INPUT RECORDS: Begin
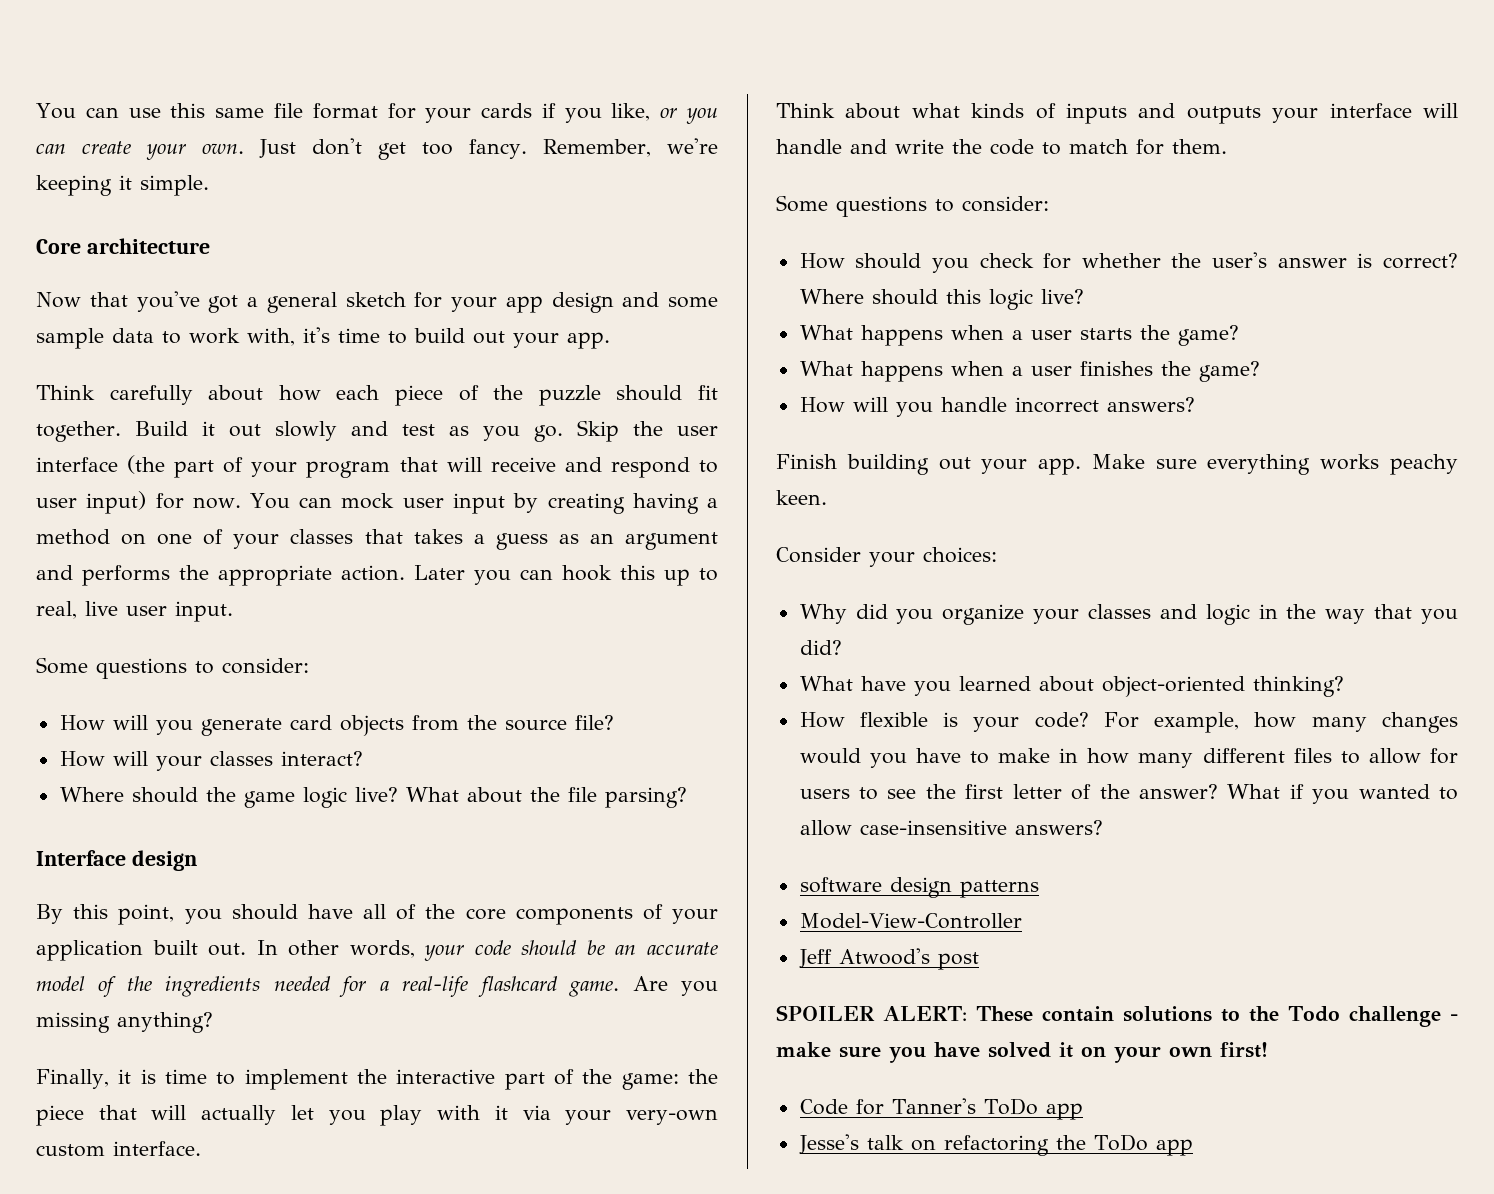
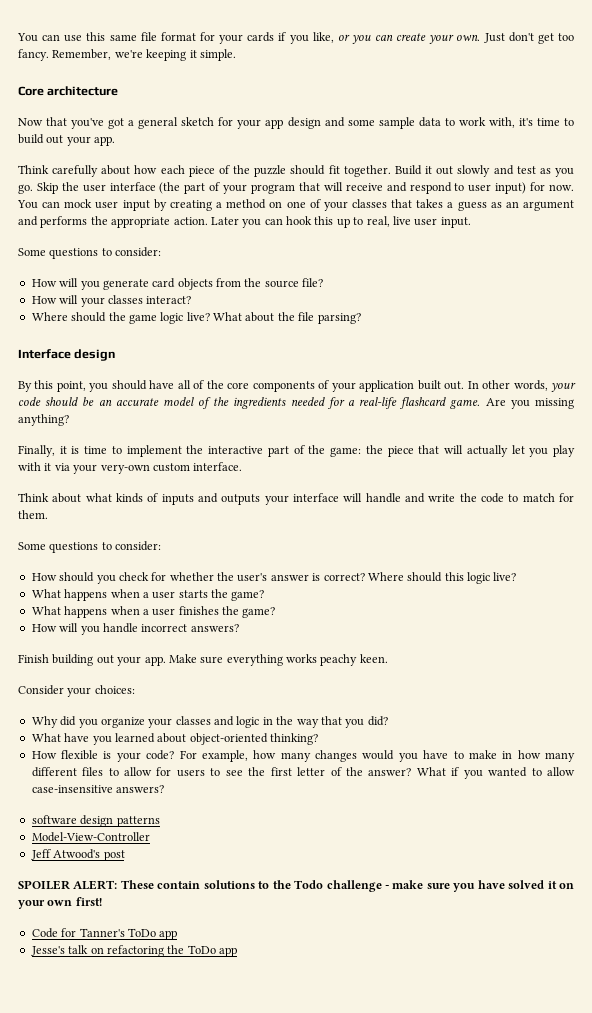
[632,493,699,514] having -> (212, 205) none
INPUT RECORDS: End
INPUT RECORDS: Begin
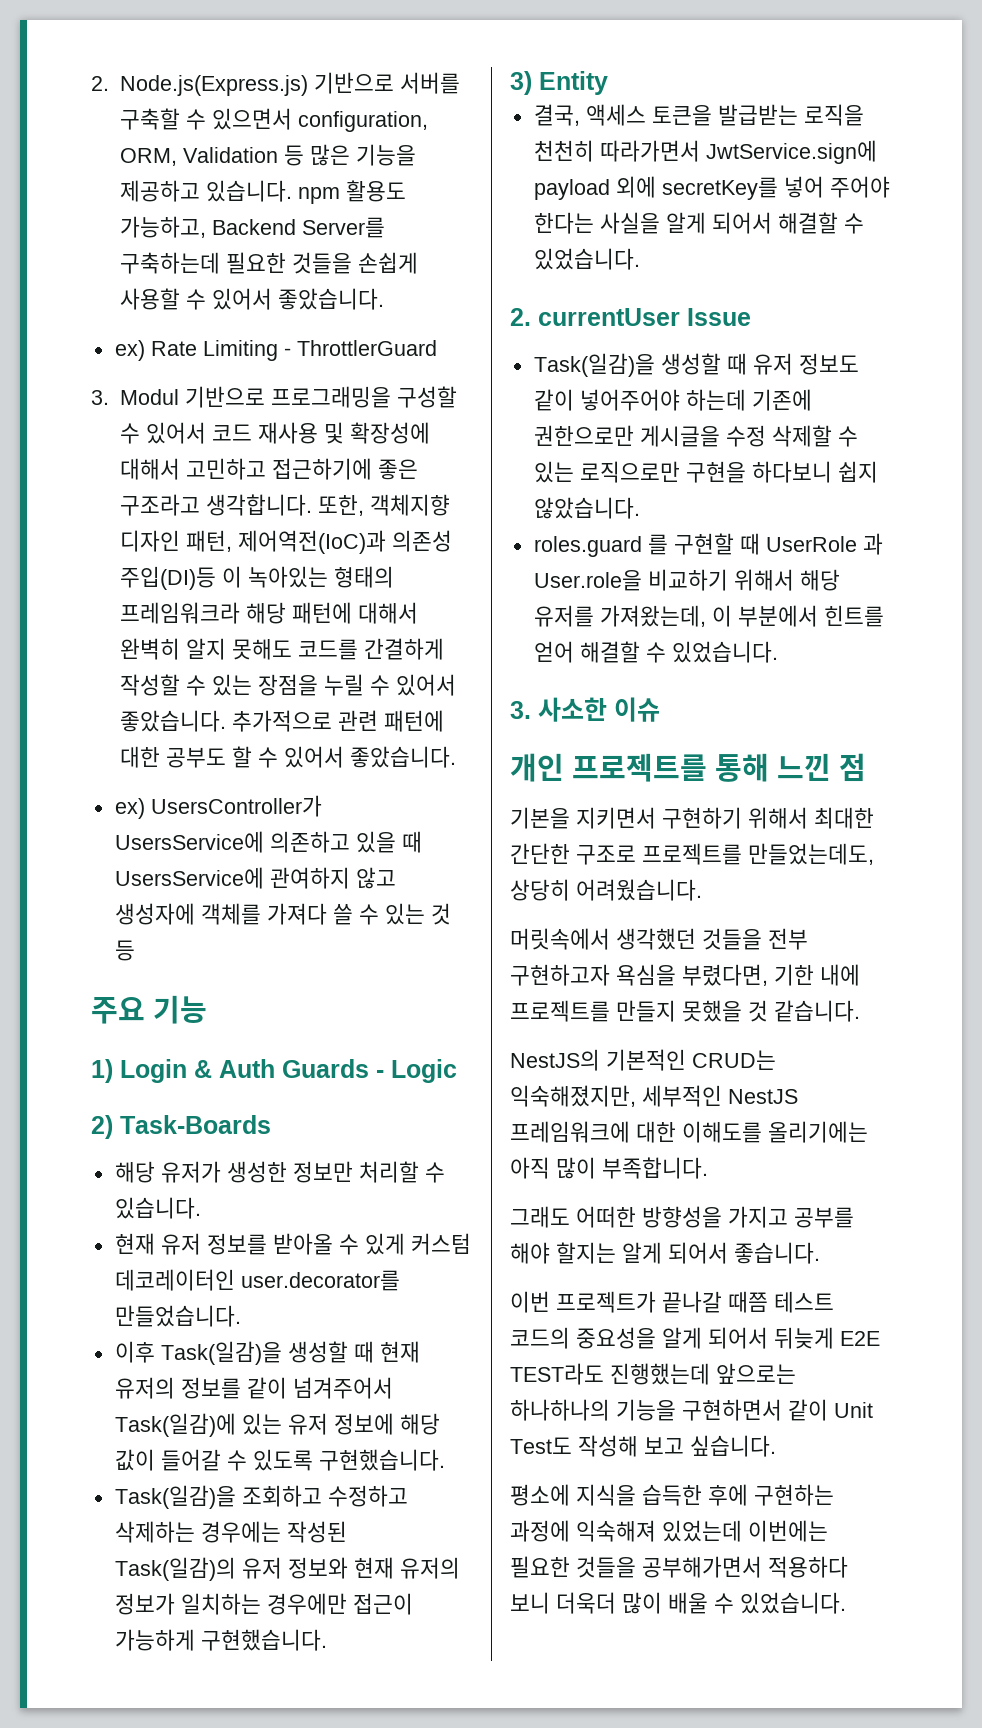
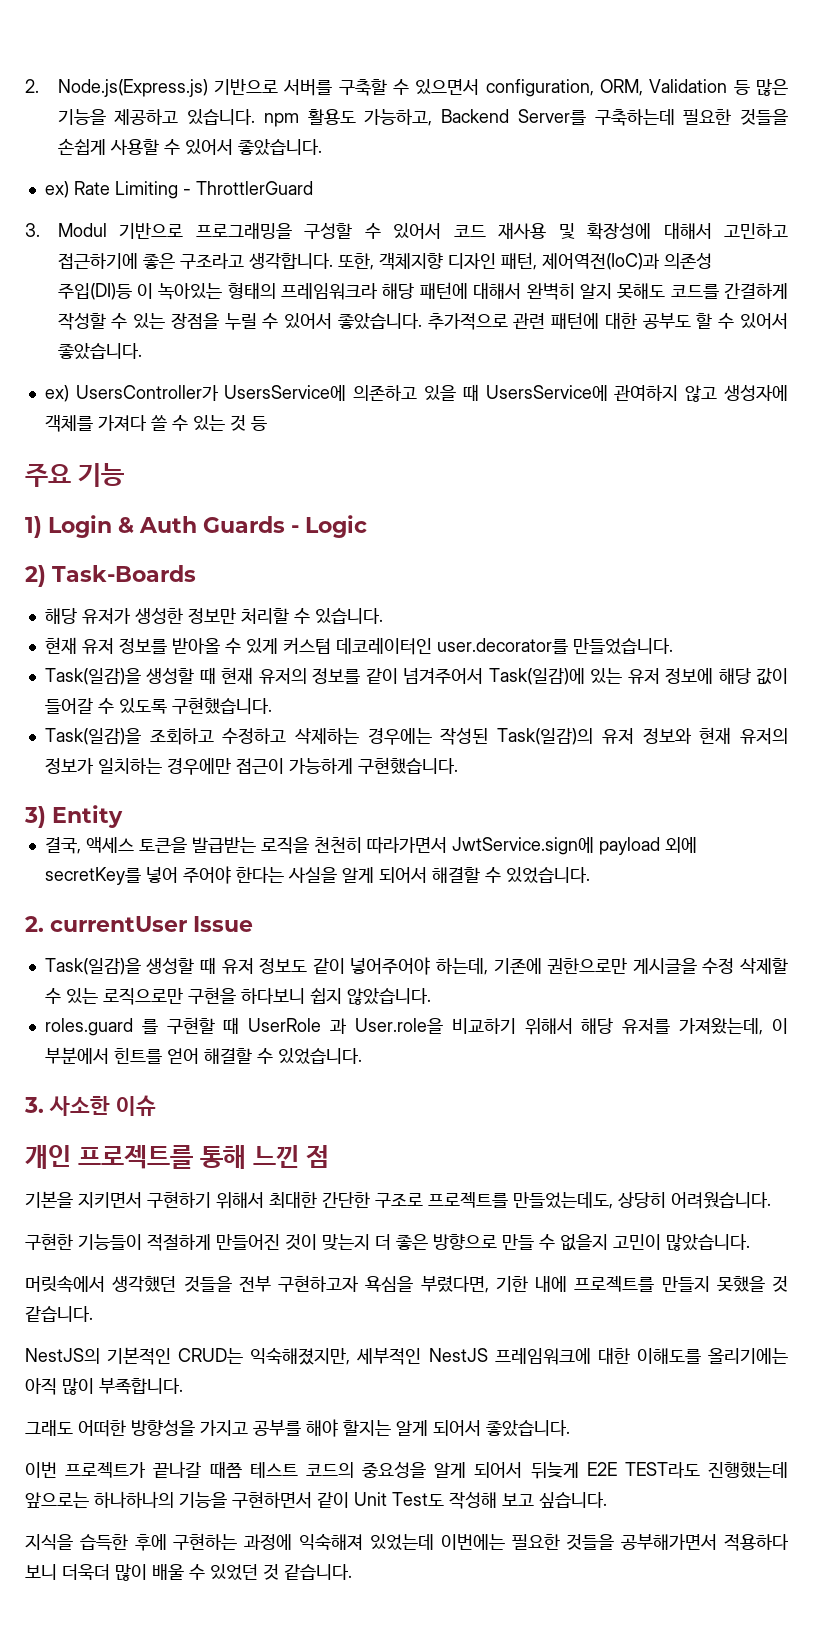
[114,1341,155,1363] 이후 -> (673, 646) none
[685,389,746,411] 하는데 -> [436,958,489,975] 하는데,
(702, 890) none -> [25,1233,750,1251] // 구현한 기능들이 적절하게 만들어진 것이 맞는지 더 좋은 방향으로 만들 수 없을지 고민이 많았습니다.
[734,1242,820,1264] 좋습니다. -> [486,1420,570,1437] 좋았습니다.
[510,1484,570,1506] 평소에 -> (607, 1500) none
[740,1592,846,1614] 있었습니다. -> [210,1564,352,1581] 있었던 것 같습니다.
INPUT RECORDS: End
_TASK REQUIREMENTS:_
Return only the stretch of the material above from the line holding "[685,389,746,411] 하는데 ->" through the line holding "[740,1592,846,1614] 있었습니다. ->", copied exactly.

_RESPONSE:_
[685,389,746,411] 하는데 -> [436,958,489,975] 하는데,
(702, 890) none -> [25,1233,750,1251] // 구현한 기능들이 적절하게 만들어진 것이 맞는지 더 좋은 방향으로 만들 수 없을지 고민이 많았습니다.
[734,1242,820,1264] 좋습니다. -> [486,1420,570,1437] 좋았습니다.
[510,1484,570,1506] 평소에 -> (607, 1500) none
[740,1592,846,1614] 있었습니다. -> [210,1564,352,1581] 있었던 것 같습니다.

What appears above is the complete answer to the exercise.